If you’re unfamiliar with the game, Marvel Heroes is best described as Marvel meets Diablo. Featuring an isometric top-down view, the influence of David Brevik, lead programmer on Diablo 1 and 2 and the COO of Gazillion, is evident in the gameplay. It’s a dungeon-crawling superhero game, however, rather than it simply being a clone, there are various things added that make the game worth more than just a cursory glance. For a start, the world of Marvel Heroes is a persistent online experience, with instances and random public events meaning it’s not just always online for the sake of it. With this in mind, Marvel Heroes will launch as a free-to-play game, and none of the game will be locked away behind a pay-wall. Instead, the monetization of the game will come through costumes and other aesthetic choices. If you’re a comic book fan and think your Spider-man or Iron Man should wear a particular costume, you can find it in game, or buy it. It’s completely up to you.
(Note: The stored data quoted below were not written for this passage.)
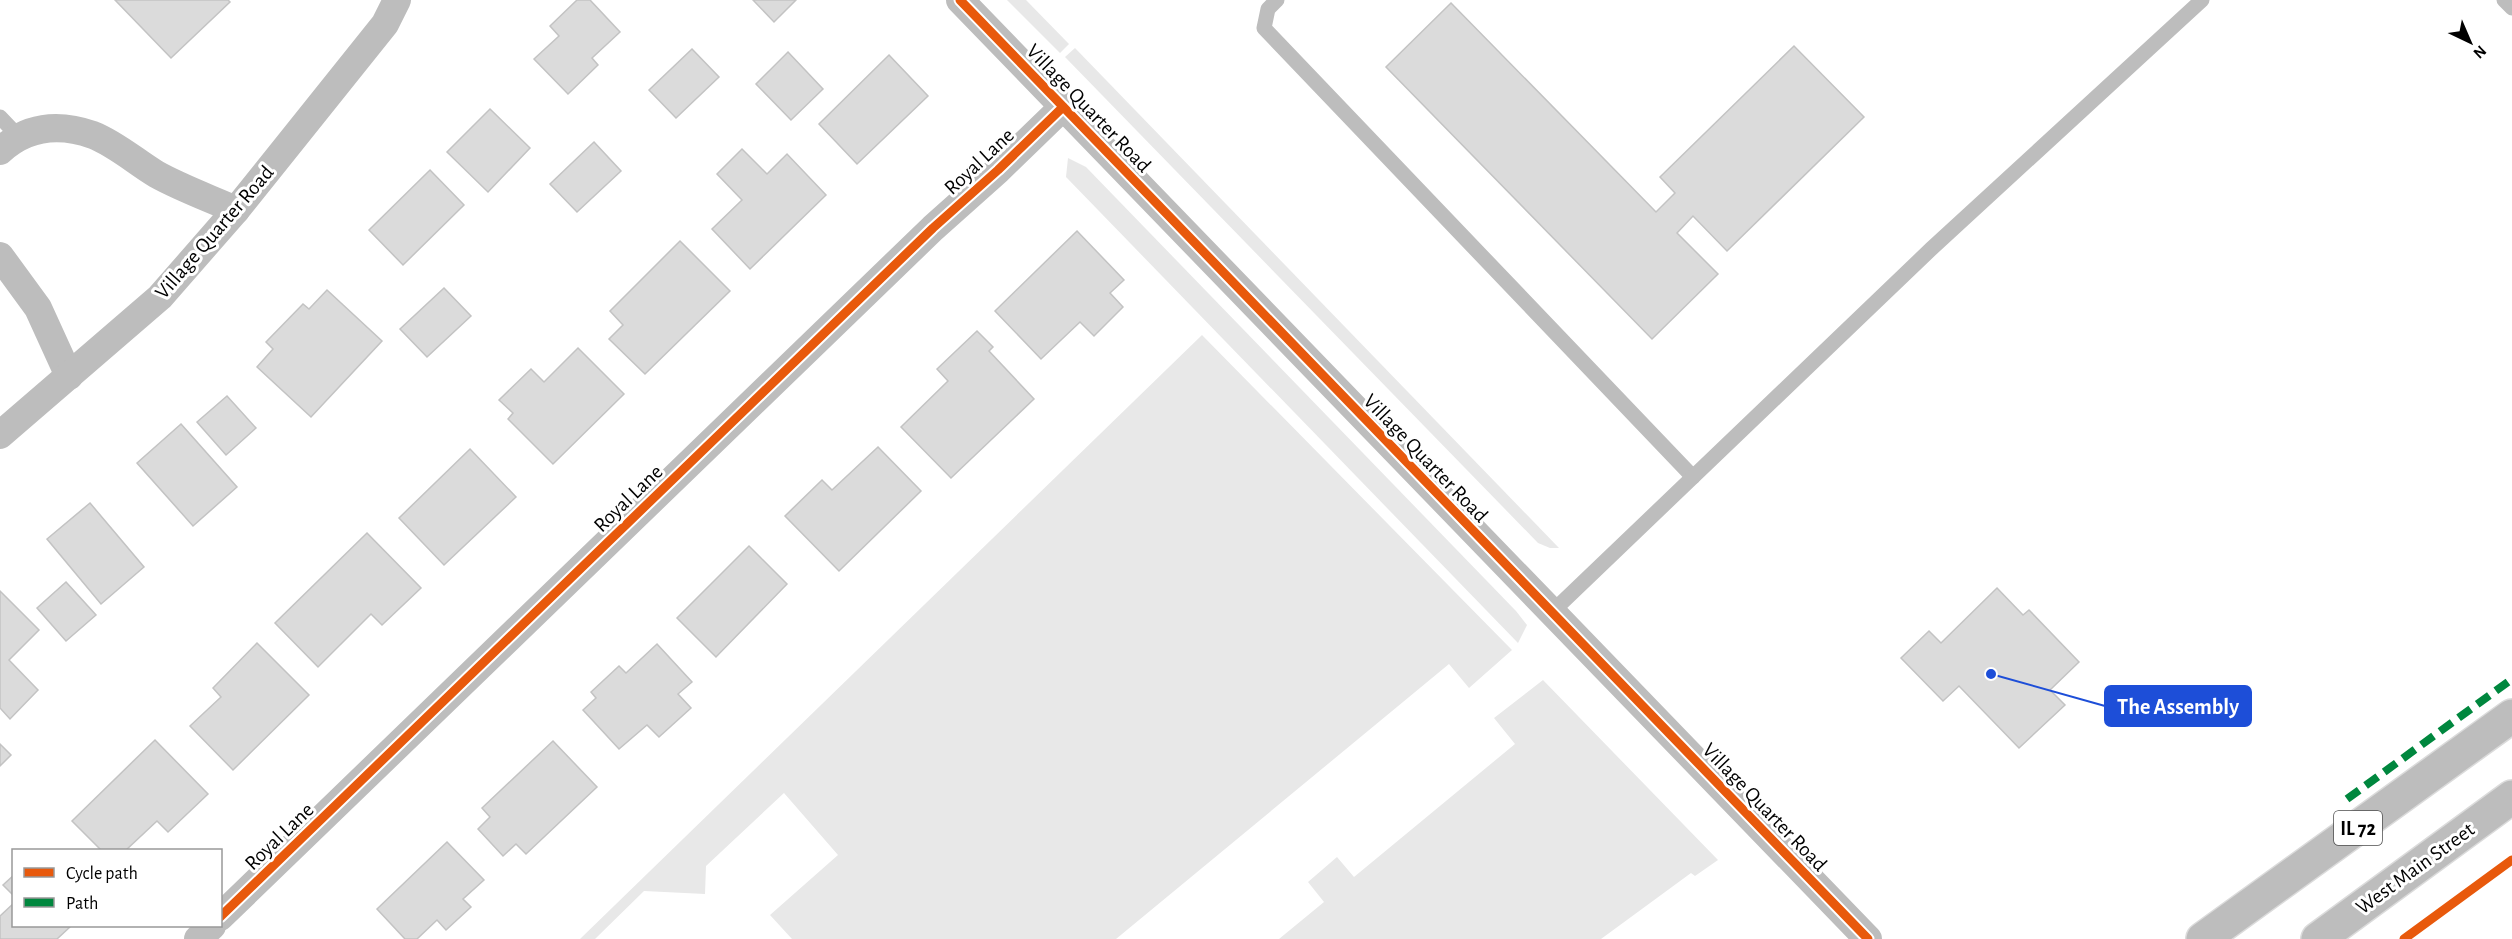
<svg xmlns="http://www.w3.org/2000/svg" width="2512" height="939" font-family="'Alegreya Sans',sans-serif">
<rect width="100%" height="100%" fill="#fff"/>
<!-- green -->
<g fill="#e8e8e8">
<polygon points="1007,0 1026,0 1069,44 1060,53"/>
<polygon points="1075,48 1559,548 1550,548 1538,543 1065,57"/>
<polygon points="1068,158 1086,167 1516,611 1527,625 1518,643 1066,177"/>
<polygon points="1202,335 1512,650 1469,688 1449,664 1116,939 792,939 770,915 838,855 784,793 706,866 705,894 644,891 595,939 580,939"/>
<polygon points="1543,680 1718,860 1695,876 1691,873 1601,939 1279,939 1324,902 1308,882 1337,857 1354,877 1515,744 1494,718"/>
</g>
<!-- building -->
<g fill="#dbdbdb" stroke="#c3c3c3" stroke-width="1.5">
<polygon points="115,0 228,0 230,2 171,58"/>
<polygon points="577,0 590,0 620,32 592,58 598,65 568,94 534,59 559,36 550,26"/>
<polygon points="753,0 796,0 774,22"/>
<polygon points="1451,3 1656,212 1675,193 1660,177 1794,46 1864,117 1727,251 1693,216 1677,233 1718,274 1652,339 1386,67"/>
<polygon points="692,49 719,77 676,118 649,90"/>
<polygon points="788,52 823,89 791,120 756,84"/>
<polygon points="889,55 928,96 857,164 819,124"/>
<polygon points="490,109 530,148 488,192 447,152"/>
<polygon points="594,142 621,171 577,212 550,184"/>
<polygon points="742,149 767,174 787,154 826,195 750,269 712,229 742,200 717,174"/>
<polygon points="430,170 464,205 403,265 369,230"/>
<polygon points="1077,231 1124,280 1110,293 1123,307 1094,336 1080,322 1041,359 995,311"/>
<polygon points="680,241 730,291 645,374 609,339 623,325 610,311"/>
<polygon points="444,288 471,316 427,357 400,329"/>
<polygon points="327,290 382,341 311,417 257,367 273,349 266,342 303,304 309,309"/>
<polygon points="977,331 993,347 989,351 1034,399 951,478 901,427 948,381 937,369"/>
<polygon points="578,348 624,394 553,464 508,419 513,413 499,400 531,369 544,382"/>
<polygon points="227,396 256,428 226,455 197,422"/>
<polygon points="181,424 237,487 193,526 137,463"/>
<polygon points="878,447 921,491 839,571 785,516 822,480 832,490"/>
<polygon points="470,449 516,497 444,565 399,518"/>
<polygon points="90,503 144,567 101,604 47,539"/>
<polygon points="367,533 421,588 382,625 371,614 318,667 275,623"/>
<polygon points="749,546 787,584 716,657 677,618"/>
<polygon points="66,582 96,615 66,641 37,608"/>
<polygon points="1997,588 2023,615 2029,610 2079,662 2050,690 2065,705 2019,748 1959,686 1943,701 1901,658 1929,631 1941,643"/>
<polygon points="0,591 39,630 9,660 38,690 10,719 0,708"/>
<polygon points="257,643 309,695 233,770 190,726 221,697 213,688"/>
<polygon points="657,644 692,682 678,694 691,708 659,737 647,725 619,749 583,710 596,698 591,692 619,666 626,673"/>
<polygon points="155,740 208,794 168,832 157,821 126,850 101,850 72,821"/>
<polygon points="553,741 597,787 526,854 516,844 503,856 478,829 490,817 482,808"/>
<polygon points="0,744 11,755 0,766"/>
<polygon points="447,842 484,880 463,899 471,907 446,930 437,920 417,939 405,939 377,909"/>
<polygon points="14,875 14,896 3,885"/>
<polygon points="14,903 14,926 71,926 57,939 0,939 0,916"/>
</g>
<g fill="none" stroke-linecap="round" stroke-linejoin="round">
<!-- primary casing -->
<g stroke="#dbdbdb" stroke-width="36">
<g id="primary">
<polyline points="2203,939 2512,716"/>
<polyline points="2318,939 2512,797"/>
</g>
</g>
<!-- service -->
<g stroke="#bdbdbd" stroke-width="15">
<polyline points="1277,0 1268,9 1264,28 1693,477"/>
<polyline points="2504,0 2512,8"/>
<polyline points="0,117 19,137"/>
<polyline points="1551,613 1931,249 2202,0"/>
</g>
<!-- minor -->
<g stroke="#bdbdbd" stroke-width="28">
<polyline points="960,0 1868,939"/>
<path d="M0 151C27 126 59 123 93 135 116 144 136 162 156 174 181 188 209 198 236 210"/>
<polyline points="0,256 38,308 69,376"/>
<polyline points="0,435 160,297 236,210 385,24 397,0"/>
<polyline points="220,917 933,228 998,170 1063,107"/>
<polyline points="198,939 212,926"/>
</g>
<!-- primary -->
<use href="#primary" stroke="#bdbdbd" stroke-width="33"/>
<!-- quiet -->
<polyline stroke="#00873e" stroke-width="8" stroke-dasharray="15 8" stroke-linecap="butt" points="2347,799 2512,679"/>
<!-- cycleway casing -->
<g stroke="#fff" stroke-width="13">
<g id="cycleway">
<polyline points="960,0 1868,939"/>
<polyline points="220,917 933,228 998,170 1063,107"/>
<polyline points="2404,939 2512,860"/>
</g>
</g>
<!-- cycleway -->
<use href="#cycleway" stroke="#e8590c" stroke-width="9"/>
</g>
<g text-anchor="middle" stroke-width="6" stroke-linejoin="round" paint-order="stroke">
<!-- shield labels -->
<rect fill="#fff" stroke="#4c4c4c" stroke-width="1.5" x="2334" y="811" width="48" height="34" rx="4.5"/>
<g font-size="20" font-weight="bold" fill="#000">
<text x="2358" y="835">IL 72</text>
</g>
<!-- street labels -->
<g font-size="21" fill="#000" stroke="#fff">
<text transform="translate(1089 108) rotate(46)" y="7">Village Quarter Road</text>
<text transform="translate(979 161) rotate(-43)" y="7">Royal Lane</text>
<text transform="translate(214 232) rotate(-49)" y="7">Village Quarter Road</text>
<text transform="translate(1426 458) rotate(46)" y="7">Village Quarter Road</text>
<text transform="translate(628 498) rotate(-44)" y="7">Royal Lane</text>
<text transform="translate(1765 807) rotate(46)" y="7">Village Quarter Road</text>
<text transform="translate(279 836) rotate(-44)" y="7">Royal Lane</text>
<text transform="translate(2415 868) rotate(-36)" y="7">West Main Street</text>
</g>
</g>
<!-- callouts -->
<path fill="none" stroke="#1d4ed8" stroke-width="2" d="M1991 674L2105 706"/>
<circle fill="#1d4ed8" stroke="#fff" stroke-width="2" cx="1991" cy="674" r="6"/>
<rect fill="#1d4ed8" stroke="#1d4ed8" stroke-width="2" x="2105" y="686" width="146" height="40" rx="6"/>
<g font-size="22" text-anchor="middle" font-weight="bold" fill="#fff">
<text x="2178" y="714">The Assembly</text>
</g>
<!-- legend -->
<rect x="12" y="849" width="210" height="78" fill="#ffffff" stroke="#999999" stroke-width="1.5"/>
<rect x="24" y="868" width="30" height="9" fill="#e8590c" stroke="#999999" stroke-width="1.5"/>
<text x="66" y="879" font-size="18" fill="#000000">Cycle path</text>
<rect x="24" y="898" width="30" height="9" fill="#00873e" stroke="#999999" stroke-width="1.5"/>
<text x="66" y="909" font-size="18" fill="#000000">Path</text>
<!-- north arrow -->
<g transform="translate(2470 42) rotate(136)" stroke="#ffffff" stroke-width="4.5" paint-order="stroke">
<path d="M0-4.5L10 22L0 15L-10 22Z" fill="#000000"/>
<text y="-9" font-size="16" font-weight="bold" text-anchor="middle" fill="#000000">N</text>
</g>
</svg>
The costumes and heroes aspect of Marvel Heroes is undoubtedly important, but it’s also the riskiest place to implement a loot system. With superheroes, you don’t see them often changing shoulder pads or similar, as you would with a dungeon-crawling adventurer. To conquer that, the aforementioned costumes provide a degree of customisation across heroes, as well as moves. As long as it’s relatively feasible for a character to learn another character’s abilities, you can. However, there are exceptions to that; only The Hulk can use Hulk Smash, of course. Abilities and costume components drop in loot drops, but don’t feel that will cause squabbling amongst you and your friends. If you see loot drop, it’s yours. No-one can steal it, it’s randomly generated.
After the revelation that the story is being written by one of the best Marvel writers in history, Brian Michael Bendis, and it will involve the Cosmic Cube (Tesseract, if you’re a film fan) as well as Dr Doom, it’s time to get some hands-on with the game. Starting deep within Xavier’s Mansion, the four of us playing the game each select a hero, with their own unique class. As Wolverine, I’m an agility class, meaning I do a lot of damage very quickly but don’t have much health. With the aid of health packs though, I can keep causing serious damage. After talking with Cyclops and heading through a portal, I’m in one of the many iconic locations the game’s set in; Mutanttown.
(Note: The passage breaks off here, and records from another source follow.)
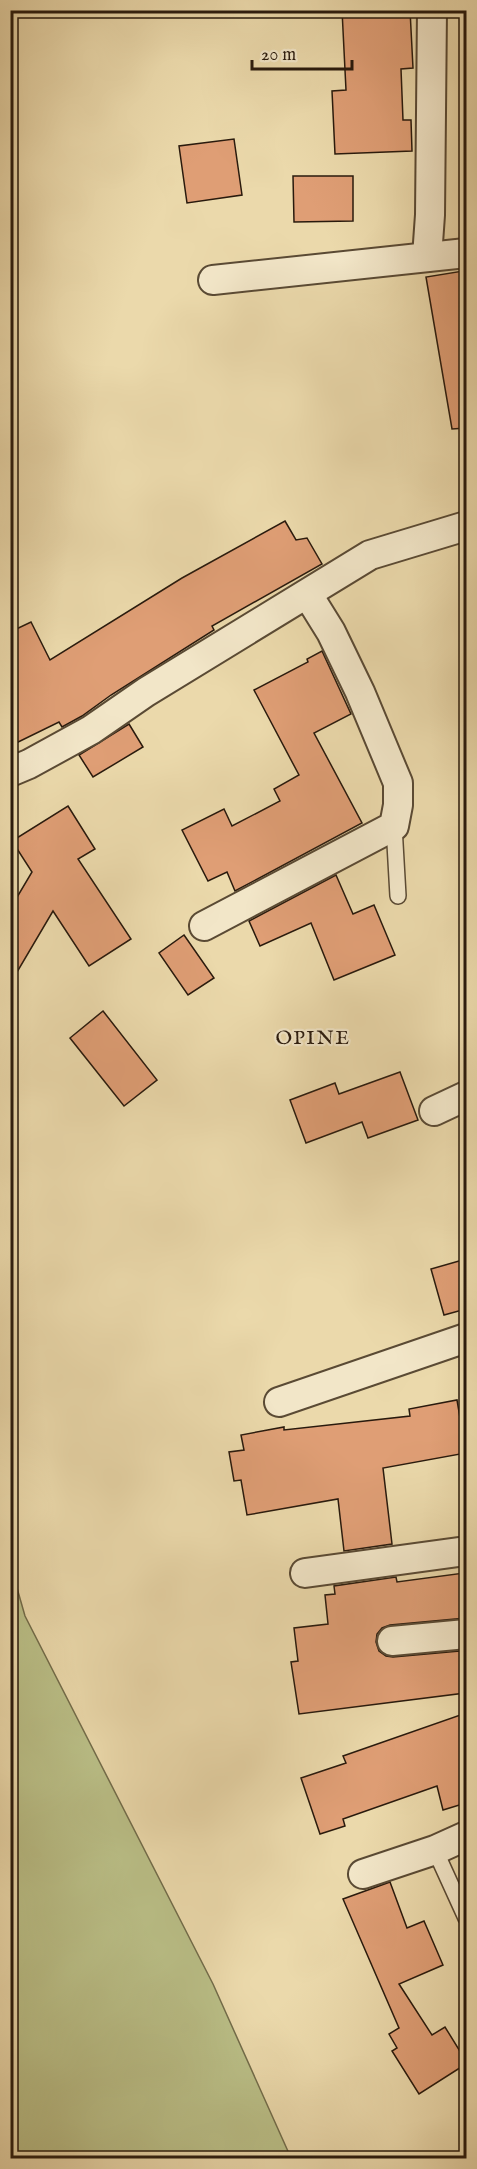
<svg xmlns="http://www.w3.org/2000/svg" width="477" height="2169" viewBox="0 0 477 2169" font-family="'IM FELL English',serif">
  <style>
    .green { fill: #babf87; stroke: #726c4a; stroke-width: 1.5 }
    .building { fill: #df9e75; stroke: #291a0d; stroke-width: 1.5 }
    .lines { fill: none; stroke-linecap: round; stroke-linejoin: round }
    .lane-casing { stroke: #5a4a34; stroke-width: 18 }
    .street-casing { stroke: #5a4a34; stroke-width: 32 }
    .lane { stroke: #f2e6c8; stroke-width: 15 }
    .street { stroke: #f2e6c8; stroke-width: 28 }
    .labels { text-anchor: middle; stroke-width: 4.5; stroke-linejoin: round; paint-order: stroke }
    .quarter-label { font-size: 20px; letter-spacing: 1.5px; fill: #291a0d; stroke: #f2e6c8 }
  </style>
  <rect width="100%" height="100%" fill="#ebd9ab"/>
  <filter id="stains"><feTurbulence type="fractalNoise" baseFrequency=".00333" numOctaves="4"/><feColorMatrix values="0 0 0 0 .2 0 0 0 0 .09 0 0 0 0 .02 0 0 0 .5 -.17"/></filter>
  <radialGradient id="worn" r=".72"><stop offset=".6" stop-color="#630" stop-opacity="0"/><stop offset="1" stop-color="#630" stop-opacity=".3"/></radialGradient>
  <polygon class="green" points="11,1567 25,1616 213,1984 291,2158 11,2158"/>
  <g class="building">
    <polygon points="342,10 410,10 413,68 401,69 403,120 411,120 412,151 335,154 332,91 346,90"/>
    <polygon points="234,139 242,195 187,203 179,146"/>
    <polygon points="293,176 353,176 353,221 294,222"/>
    <polygon points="463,271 466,290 466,428 452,429 426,277"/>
    <polygon points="285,521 296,540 307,538 322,564 212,626 214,630 111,695 82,716 62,727 59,722 10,746 10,632 31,622 50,660 182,578"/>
    <polygon points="322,651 351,714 314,733 362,823 235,891 227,872 208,881 182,830 224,809 232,826 280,801 274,789 299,775 254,690 308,662 307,659"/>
    <polygon points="129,724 143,747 93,777 79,755"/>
    <polygon points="68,806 95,849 78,859 131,939 89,966 53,911 10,984 10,909 32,872 12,841"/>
    <polygon points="336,875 353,914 374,905 395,955 334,980 311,923 260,946 249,921"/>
    <polygon points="184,935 214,978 188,995 159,953"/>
    <polygon points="103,1011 157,1080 124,1106 70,1038"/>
    <polygon points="400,1072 418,1120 368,1138 362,1122 306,1143 290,1100 335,1083 339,1094"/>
    <polygon points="466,1259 466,1309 444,1315 431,1269"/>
    <polygon points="457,1400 466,1453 383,1468 392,1544 344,1551 338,1499 247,1515 241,1480 234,1481 229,1452 244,1450 241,1435 284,1427 284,1430 410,1416 409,1409"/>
    <polygon points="464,1573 466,1591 466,1618 390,1625 382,1628 377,1634 376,1642 379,1651 386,1656 393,1657 460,1651 465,1693 299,1714 291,1662 298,1661 294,1628 328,1624 325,1595 335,1594 334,1586 396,1577 397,1582"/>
    <polygon points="466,1713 466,1803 443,1810 437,1786 343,1819 345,1826 320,1834 301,1778 346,1763 343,1756"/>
    <polygon points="390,1882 407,1928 424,1921 443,1965 399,1984 432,2035 445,2027 466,2061 466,2064 419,2094 392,2051 397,2048 389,2034 399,2028 343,1899"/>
  </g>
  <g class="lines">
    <defs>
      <g id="lane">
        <polyline points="394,826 398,896"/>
        <polyline points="435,1850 466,1918"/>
      </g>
      <g id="street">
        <polyline points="427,257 430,215 432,10"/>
        <polyline points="213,280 466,253"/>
        <polyline points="10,772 29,764 91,730 146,692 370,555 466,526"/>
        <polyline points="204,926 394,826 398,805 398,783 360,692 331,632 308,595"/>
        <polyline points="434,1111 466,1096"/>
        <polyline points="279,1402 466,1338"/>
        <polyline points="305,1573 466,1551"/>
        <polyline points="392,1641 466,1634"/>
        <polyline points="363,1874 435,1850 466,1836"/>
      </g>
    </defs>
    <use href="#lane" class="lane-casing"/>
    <use href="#street" class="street-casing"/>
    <use href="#lane" class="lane"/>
    <use href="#street" class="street"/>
  </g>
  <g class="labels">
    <g class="quarter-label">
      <text x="313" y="1044">OPINE</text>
    </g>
  </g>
  <rect width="477" height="2169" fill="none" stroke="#ebd9ab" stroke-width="36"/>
  <rect x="12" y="12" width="453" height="2145" fill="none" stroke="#291a0d" stroke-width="3"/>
  <rect x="18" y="18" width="441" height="2133" fill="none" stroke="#291a0d" stroke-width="1.5"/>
  <path d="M252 60v9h100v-9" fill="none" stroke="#291a0d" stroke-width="3"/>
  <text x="261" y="60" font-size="18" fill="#291a0d" stroke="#f2e6c8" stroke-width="4.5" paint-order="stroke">20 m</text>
  <rect width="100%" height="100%" filter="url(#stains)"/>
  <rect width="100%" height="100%" fill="url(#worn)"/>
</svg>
Set within the storyline of Mutanttown, where anti-mutant forces are attacking all mutants, it’s up to the team of Wolverine, Scarlet Witch, Iron Man and others to fight their way through the level and get to Fort Stryker, to rescue a VIP (anti-mutant he may be) to help win favour. After a detailed graphic novel-style cutscene, it’s time to kick some butt. With intuitive controls and abilities that feel easy to use and not at all daunting, battling with Wolverine was an absolute joy. After slashing my way through the ‘grunts’, a Sentinel appears. A group battle, all members of the team can join. Leading the rush, I take a lot of damage before Iron Man and friends turn up, and together we easily defeat him, and enjoy the spoils it brings.
After that, it’s a quick jaunt to Fort Stryker, and a very familiar face appears in an instanced battle; Magneto. With a complex boss battle afoot – one that was tackled alone in this case but you can party up – it’s clear by the end, when he lay defeated on the ground, Marvel Heroes is fun, and I can’t wait to get my hands on it. It’s fun and looks great thanks to the Unreal Engine 3. As long as Gazillion keep to their word, and the monetization is purely like tipping a waiter for doing a good job and not having to pay them £5 so they bring you your food and then pay for the food as well, it’s going to be a game that I must have.